Later the news reaches him that Bertie Ahern’s mother, in Dublin, has died. Still, the Taoiseach will arrive by helicopter later tomorrow. Blair, too, will arrive with his convoy. The power brokers. The figureheads. The men who have inherited it. All of them will be in one place. In the one building. Primed. There is talk of a thousand journalists now, too. A thousand. It stuns him. From all corners of the globe. He must coordinate it now, this endgame. No matter what. He sits at his desk, uncaps his fountain pen. There can be no discussion of a pause or break. I intend to tell the parties that I won’t even consider such a request. There’s not going to be a break, not for a week, not for a day, not for an hour. We’ll either get an agreement or we’ll fail to get an agreement.
He cracks the window further. A sea-wind. All those ships out there. All those generations that left. Seven hundred years of history. We prefigure our futures by imagining our pasts.

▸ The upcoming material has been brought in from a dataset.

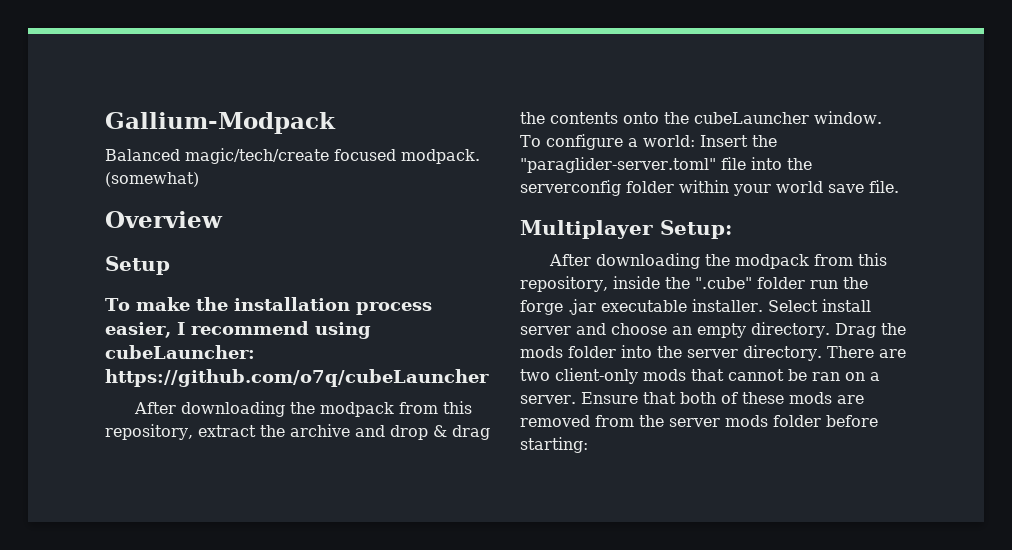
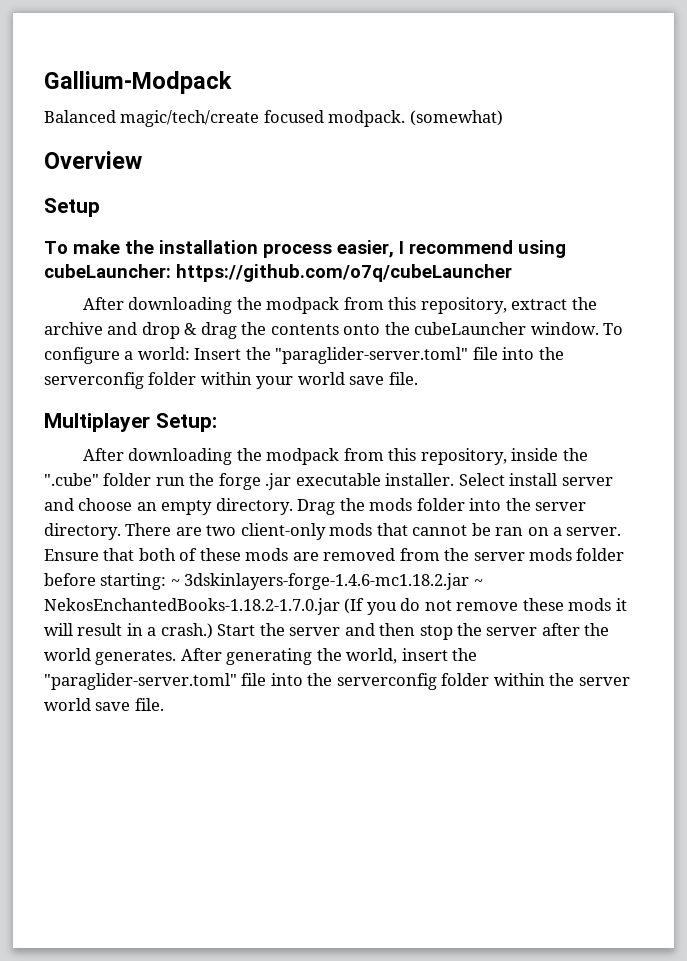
(588, 445) none -> [170,573,483,590] [44,598,627,615] [44,623,610,640] [44,648,478,665] [44,673,630,690] [44,698,164,711] ~ 3dskinlayers-forge-1.4.6-mc1.18.2.jar ~ NekosEnchantedBooks-1.18.2-1.7.0.jar (If you do not remove these mods it will result in a crash.) Start the server and then stop the server after the world generates. After generating the world, insert the "paraglider-server.toml" file into the serverconfig folder within the server world save file.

To go back and forth. Across the waters. The past, the present, the elusive future. A nation. Everything constantly shifted by the present. The taut elastic of time. Even violence breaks. Even that. Sometimes violently. You don’t know what this means, Senator.
For the next two days he will hardly sleep, hardly eat. No hotels even. He refuses to leave the office. He will sleep at his desk. He will wash at the hand basin in the small bathroom. Run the water. Tap the soap dispenser. Wash his hands thoroughly, methodically. Splash water on the back of his neck. Walk back along the corridor. Meet with Hume and Trimble. Listen carefully to their every word. Good men, both. The linchpins of the process. And he will spend hours on the phone with Clinton. Examining the very minutiae of the process. The dream of it all. The parade of footsteps along the corridor. Draft and redraft. He will beg the civil servants not to leak the documents. He will stand at the photocopy machine himself. Just to guard the memos. He will even number the copies. Walk up and down the stairs. From the canteen to his office, and back. Visitor after visitor. Party leaders. Representatives. Diplomats. Civil servants. He will feel as if he has had the same conversation a dozen times, two dozen. He will catch himself in midtalk, wondering if he has said this same thing just seconds before. A flush of blood to his cheeks. An embarrassment. Searching for new ways to say the exact same thing. He will listen for a riot, another murder, a bomb blast. On the radio. The television. At the gates even. None will come. Just the constant knocking on his door. Trays of sandwiches. Pots of tea. He will hear the sirens roar out the window. The cheers and the booing. The letters slipped in under the door. The whispered moan of prayers. The uneaten trays of food. Claire Curtain. Lottie Tuttle. Sheila Whelan. All the bits and pieces of his days. His desire for sleep nearly as powerful as his desire for peace. He should call her. Has he called her? Her voice. His breath. Andrew. Sleep.
THE CANTEEN WORKERS finish at ten in the evening, but then his own staff trundle downstairs to light the stove, boil the water, stir the leaves. He will lift and pour, lift and pour. This whole memory, it will taste of tea.